3

I have a problem comparing results from shapiro test and qqplot. Shapiro tells me my data doesn't have normal distribution characteristics (pvalue = 1.94...e-08 <= 0.05) however when I look on QQ plot the points are pretty close to the reference line.

enter image description here

How should I interpret that?

I'm using shapiro function from: https://docs.scipy.org/doc/scipy/reference/generated/scipy.stats.shapiro.html

  • 7
    Why do you want to test normality? See this page for an introduction to extensive discussion about why strict testing for normality as with the Shapiro test seldom adds much. In practice, with enough data points real-world data will often deviate "significantly" from normal based on such tests, but not to an extent that substantially affects inference. – EdM Oct 18 '20 at 15:43

2 Answers2

12

You seem to have quite a large sample size which is probably why the Shapiro-Wilk test returns a small p-value. In general statistical tests for normality are not a great idea in large part for this very reason.

There is some evidence, from the QQ plot, of slightly heavy tails. However, this is a fairly mild departure and in my opinion you are justified in considering these data to be approximately normally distributed.

════════

EXPLORE THE MATERIAL –
A. In the normality-testing thread, begin at the words "I'm using shapiro" and stop after "this very reason.", and switch "sample size" to "number of observations" in that stretch.
B. According to the normality-testing thread, why does the Shapiro-Wilk test probably return a small p-value for this data?
C. Extend the normality-testing thread, picking up after its last sentence.
The lines after the normality-testing thread play no part here.

INPUT DATA –
════════

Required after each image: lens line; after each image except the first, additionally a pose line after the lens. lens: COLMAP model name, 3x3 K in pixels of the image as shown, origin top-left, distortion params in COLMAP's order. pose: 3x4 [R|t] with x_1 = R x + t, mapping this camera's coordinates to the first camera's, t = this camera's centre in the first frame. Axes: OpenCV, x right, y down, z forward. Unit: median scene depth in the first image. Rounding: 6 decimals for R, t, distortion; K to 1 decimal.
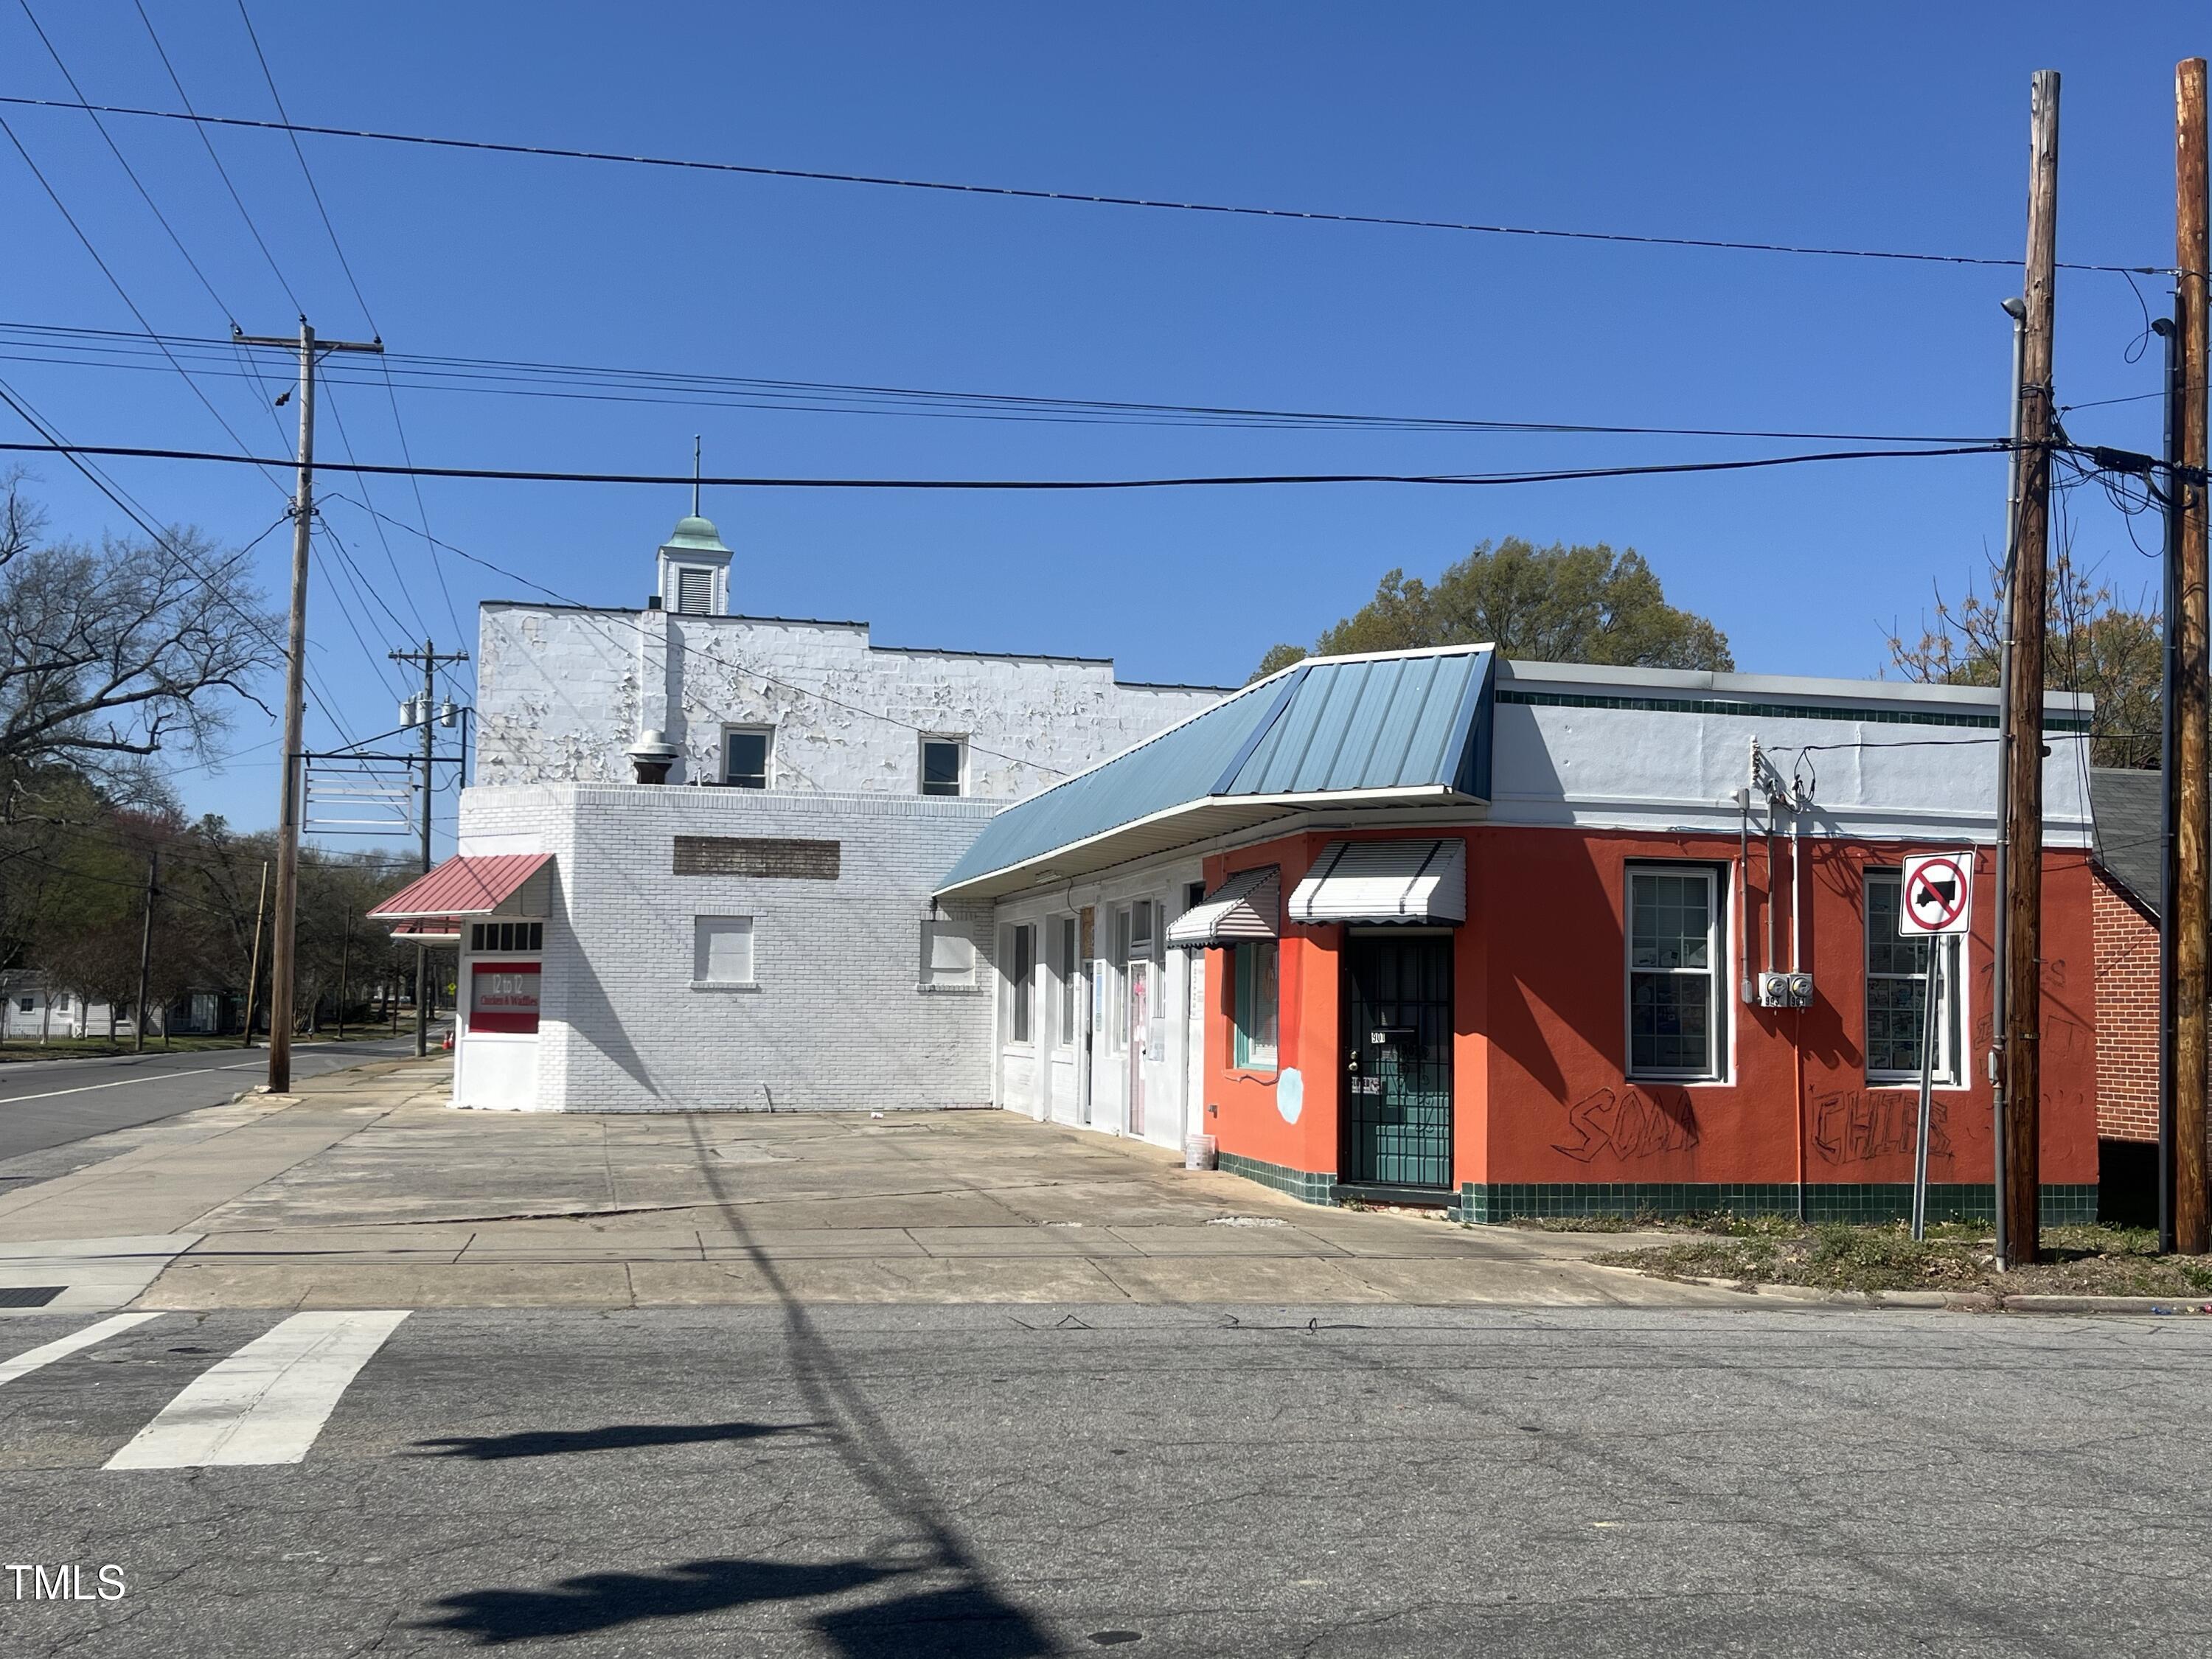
lens RADIAL K [[2143.1, 0, 1106.0], [0, 2143.1, 829.5], [0, 0, 1]] dist [0.095622, -0.000061]
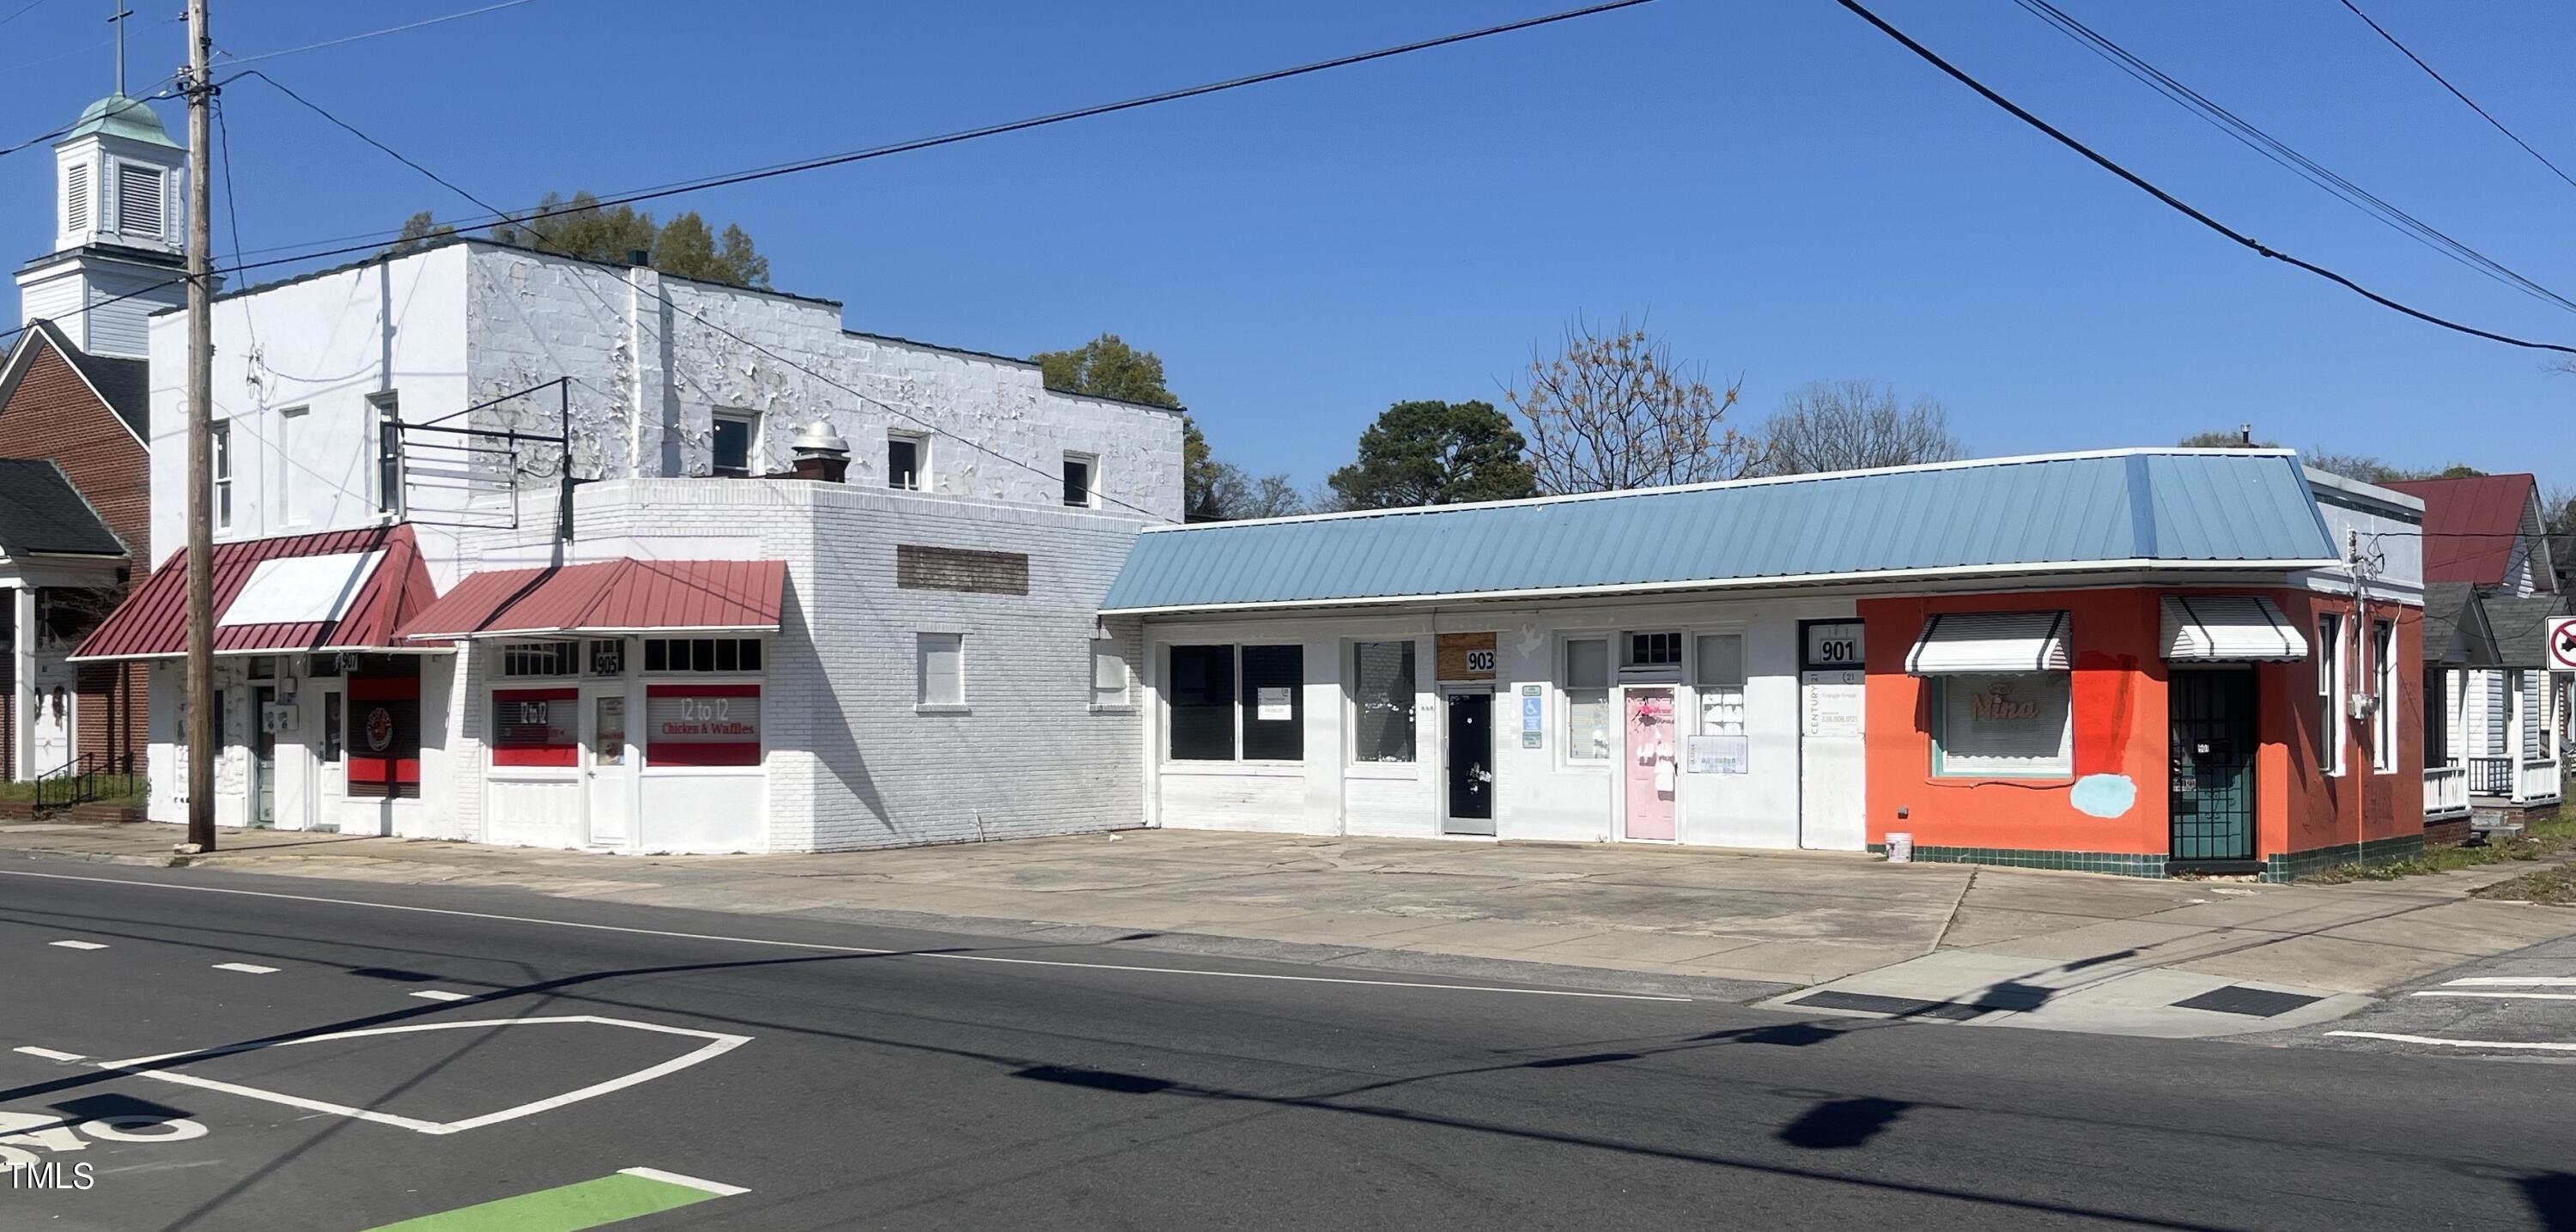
lens RADIAL K [[2276.3, 0, 1282.6], [0, 2276.3, 729.2], [0, 0, 1]] dist [0.036015, -0.005021]
pose [[0.794902, -0.019907, 0.606411, -0.646715], [-0.037326, 0.995964, 0.081622, -0.003823], [-0.605588, -0.087516, 0.790951, 0.135935]]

════════

RESULTS FOR THE EXERCISE –
A.
I'm using shapiro function from: https://docs.scipy.org/doc/scipy/reference/generated/scipy.stats.shapiro.html

  • 7
    Why do you want to test normality? See this page for an introduction to extensive discussion about why strict testing for normality as with the Shapiro test seldom adds much. In practice, with enough data points real-world data will often deviate "significantly" from normal based on such tests, but not to an extent that substantially affects inference. – EdM Oct 18 '20 at 15:43

2 Answers2

12

You seem to have quite a large number of observations which is probably why the Shapiro-Wilk test returns a small p-value. In general statistical tests for normality are not a great idea in large part for this very reason.

B. The sample size appears to be quite large, and that is probably why the Shapiro-Wilk test gives a small p-value.

C.
I do wonder, however, why you are concerned about whether these data follow a normal distribution.

Robert Long
  • 60,630
4

You should not worry too much about the return of the Shapiro-Wilk test, especially with higher sample sizes this can happen as already mentioned, the Q-Q plot looks fine.

Another option I would like to add is to simply visually inspect the data with a histogram, this can help some times more than a plain number given out by a normality Test.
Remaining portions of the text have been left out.